**Excerpted text:**
Everyone is to be treated the same regardless if she can’t she can’t be around. End of story! Feeding for you and your oldest babe she doesn’t have a right to be in your lives if she can’t behave & treat your oldest babe the same as your little babe x
you think thats bad my son is my exs moms grandchild and even before he was born resented him because my exs other child her favorite didnt want his dad to have another child even though mom did thus treating her grandson from day 1 like crap and still does almost 11 years later id say if she cant treat both the same she never will and to avoid her because the other child will wonder why they are treated different
When i was married to my sons dad I didn’t play when it came to treating my kids equal. I have 3 girls before my son. If his family didn’t buy something for all the kids then they didn’t buy anything for him. I would send back anytime they bought for him and not the girls. After a few times they seen i wasn’t playing about you buy for all or none.
Let her know how much when your youngest gets older it will affect her to know that grandma treated her sister differently than her!
Honestly her bond with your oldest depends on how old grandma is and how long you and your husband have been together
I mean, I would delete and block her from all social media. Not interested in dealing with anyone like that. I wouldnt be going to any family functions either. Neither would my kids. She can either fix it, or just leave us alone. I would also talk to him about not sharing any info with her. That would be that on that.
Maybe she didnt see it that day? Not everyone lives on social media.
I totally understand this, I went through a similar situation with my now ex’s family!! They even went as far to tell my oldest that he could address them as his family, grandma, uncle, cousin etc. Just to turn around after my youngest was born, to start excluding him from family events but wanted to take my youngest son, who is biologically her grandson!! I nipped it in the bud immediately, if my oldest couldn’t go, the youngest couldn’t go, period!! They pretty much distanced themselves for years, until they were older, and by then my oldest didn’t want anything to do with them!! It definitely hurt him though b/c he took them seriously when they invited him in as a part of their family!! Unfortunately, in these cases, all you can do is be honest, but, you can’t force someone to feel like you do!! Make no effort to make this right!! She got caught in her ways and now needs to be the one to make it right!! My advice would to not leave your oldest alone with her or force her to visit!! I would accept it and move on, that is something your husband should battle out, he should be firm in that is just as much his child as your youngest!!
I would just block her until she is ready to be a grandmother to both your children.
Can’t treat BOTH kids the same, you don’t get to have a relationship with EITHER. Plain and simple.
I don’t care how many people feel the need to say “not biologically theirs, not their problem” type crap. If you don’t put your foot down now, it will only get worse from here on out. But don’t force it either because then it becomes an “only because I have too” thing, without any genuine care. Explain it and let them think about it and come to the sense that they are in the wrong and come to the decision of wanting to get to know their extra grandkids. I don’t get how people can be so cruel to a child in any way, shape or form. I hope she comes to the understanding that she’s intentionally hurting an innoncent child simply because she’s not blood-related.

**Source data:**
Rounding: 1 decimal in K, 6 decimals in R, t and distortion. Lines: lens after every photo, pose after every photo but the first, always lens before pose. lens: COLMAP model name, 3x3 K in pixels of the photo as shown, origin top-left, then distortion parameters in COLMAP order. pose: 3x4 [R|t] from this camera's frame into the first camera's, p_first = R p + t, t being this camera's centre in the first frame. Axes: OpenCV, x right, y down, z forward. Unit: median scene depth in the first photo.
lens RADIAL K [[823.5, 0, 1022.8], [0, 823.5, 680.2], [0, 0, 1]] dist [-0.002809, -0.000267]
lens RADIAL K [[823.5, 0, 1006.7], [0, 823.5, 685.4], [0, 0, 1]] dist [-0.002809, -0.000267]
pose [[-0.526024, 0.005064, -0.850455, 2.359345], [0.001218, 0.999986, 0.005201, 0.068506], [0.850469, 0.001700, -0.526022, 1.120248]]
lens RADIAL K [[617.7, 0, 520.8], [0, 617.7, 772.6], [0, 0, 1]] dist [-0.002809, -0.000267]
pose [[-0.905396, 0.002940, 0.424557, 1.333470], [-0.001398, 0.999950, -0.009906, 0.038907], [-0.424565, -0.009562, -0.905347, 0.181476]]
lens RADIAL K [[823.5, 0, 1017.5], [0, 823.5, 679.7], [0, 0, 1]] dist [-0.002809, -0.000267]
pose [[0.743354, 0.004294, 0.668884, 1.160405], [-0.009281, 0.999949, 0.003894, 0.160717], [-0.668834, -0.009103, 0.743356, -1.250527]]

**Tasks to complete:**
1. Reproduce the part of the comments about the grandmother from "I would just" up to and including "she’s not blood-related.", with no changes.
2. Pick up the comments about the grandmother's unequal treatment of the two children where they stop, and continue them.

**Outputs for the tasks:**
1.
I would just block her until she is ready to be a grandmother to both your children.
Can’t treat BOTH kids the same, you don’t get to have a relationship with EITHER. Plain and simple.
I don’t care how many people feel the need to say “not biologically theirs, not their problem” type crap. If you don’t put your foot down now, it will only get worse from here on out. But don’t force it either because then it becomes an “only because I have too” thing, without any genuine care. Explain it and let them think about it and come to the sense that they are in the wrong and come to the decision of wanting to get to know their extra grandkids. I don’t get how people can be so cruel to a child in any way, shape or form. I hope she comes to the understanding that she’s intentionally hurting an innoncent child simply because she’s not blood-related.

2.
One is biologically hers grandchild,one isn’t. she’s not a bad person because she doesn’t love your child as much as she loves her actual grandchild. You got to accept it for what it is
Its up to your spouse to say something. He should make it clear that they both get equal treatment or there would be consequences. When I first got with my partner I had 1 son from previous marriage and before me or my son came around his family he made it clear that he would not accept anyone treating him wrong (My inlaws love him as if he was their own but its important that ur partner sets the standards)
The older generation do not understand blended families…
Delete her out of your life.
It’s never going to change
Cut her out. My in-laws do the same exact thing to my oldest. I refuse to associate with them or allow either of my kids around them.
When it comes to grandparents and step-grand children you cannot force a relationship, either they will accept the child as family, or not. Only thing you can do is make sure your eldest understands the problem lies with the grandmother and not her. You can use the situation to your children on how important it is to love and care about others, even those who are not blood family.
Hate to say it but it is pretty typical unfortunately
Sounds like you vaguebook too much.
I can see both sides I can understand getting with someone when you already have kids you would want them to be apart of their family too as it should be, but at the same time for the older generation blended families is something they are not really used to either especially financially if someone comes in with more than one child that isn’t biologically theirs in anyway.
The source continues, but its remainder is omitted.